Scottsdale PD is Solving Problems in School the Best Way We Know How: With Dogs

Photo Credit: Scottsdale PD

Law enforcement has a difficult job, and one that is even more difficult when it’s within the walls of a school. They have to walk a fine line between maintaining a degree of order and decency while also letting kids be kids and not prompting a response that could be quite damaging for the psyches of other children.

Well the Scottsdale Police Department is walking that fine line in perhaps the best way possible; meet Captain, a nine month old Goldendoodle. Captain will soon be roaming the halls of Coronado High School, helping to assist people experiencing anxiety, depression, or a manic state with a rise in cortisol levels, as per the police department.

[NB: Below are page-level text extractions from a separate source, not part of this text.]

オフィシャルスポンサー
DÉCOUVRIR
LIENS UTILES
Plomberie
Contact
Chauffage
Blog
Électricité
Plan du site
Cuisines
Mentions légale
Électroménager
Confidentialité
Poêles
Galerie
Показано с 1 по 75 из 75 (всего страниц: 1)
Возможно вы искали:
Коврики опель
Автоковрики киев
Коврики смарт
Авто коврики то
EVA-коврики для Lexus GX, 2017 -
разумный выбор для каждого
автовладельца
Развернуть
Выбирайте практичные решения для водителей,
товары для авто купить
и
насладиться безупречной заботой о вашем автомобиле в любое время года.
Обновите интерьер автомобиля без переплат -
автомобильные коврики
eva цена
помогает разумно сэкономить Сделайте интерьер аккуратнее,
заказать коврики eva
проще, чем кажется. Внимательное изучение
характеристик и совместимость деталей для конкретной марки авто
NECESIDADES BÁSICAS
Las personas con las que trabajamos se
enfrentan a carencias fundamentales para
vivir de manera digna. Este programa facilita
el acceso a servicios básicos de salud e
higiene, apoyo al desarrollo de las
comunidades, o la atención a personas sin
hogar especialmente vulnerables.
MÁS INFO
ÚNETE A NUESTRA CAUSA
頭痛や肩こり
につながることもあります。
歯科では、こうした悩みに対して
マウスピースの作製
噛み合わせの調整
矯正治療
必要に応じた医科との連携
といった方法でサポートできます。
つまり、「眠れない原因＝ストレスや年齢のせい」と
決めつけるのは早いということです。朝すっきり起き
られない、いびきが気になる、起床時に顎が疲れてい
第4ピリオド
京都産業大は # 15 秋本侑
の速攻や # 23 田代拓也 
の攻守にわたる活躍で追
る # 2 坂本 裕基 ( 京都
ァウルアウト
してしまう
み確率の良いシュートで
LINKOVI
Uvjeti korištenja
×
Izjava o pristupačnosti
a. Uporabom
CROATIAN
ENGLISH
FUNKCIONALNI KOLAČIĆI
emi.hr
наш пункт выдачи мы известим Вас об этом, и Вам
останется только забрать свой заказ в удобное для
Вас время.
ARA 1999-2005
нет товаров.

While K9 units are nothing new, they are often used in the context of their smelling ability. Certainly you’ve seen drug sniffing dogs or bomb sniffing dogs at the airport. A mental health dog is a new twist, but a very reasonable one.

After all, nearly all of us who have dogs can attest to how they typically will reduce your blood pressure and make you generally more at ease (unless they have a mean streak or they use your carpet as a toilet). A recent study from Yale took a look at interactions between children and animals, and found that they increased happiness and decreased anxiety.

Especially since the George Floyd murder, law enforcement has largely been under a microscope. The Phoenix PD has long been under that microscope for various reasons ranging from excessive force to misconduct to how they treat people with disabilities. While the Scottsdale PD has largely avoided these structural issues, having good rapport with teenagers may lead to better rapport with the department as adults.

Not only do we love dogs, but we love this approach to law enforcement. De-escalation techniques and alternative ways of solving problems other than arrest and force are critical to building better bonds with the communities that they serve. It’s hard to be angry or anxious when a cute, well-trained dog is right in front of you. We hope that other cities in the Valley take this idea from the Scottsdale PD and implement it in their schools.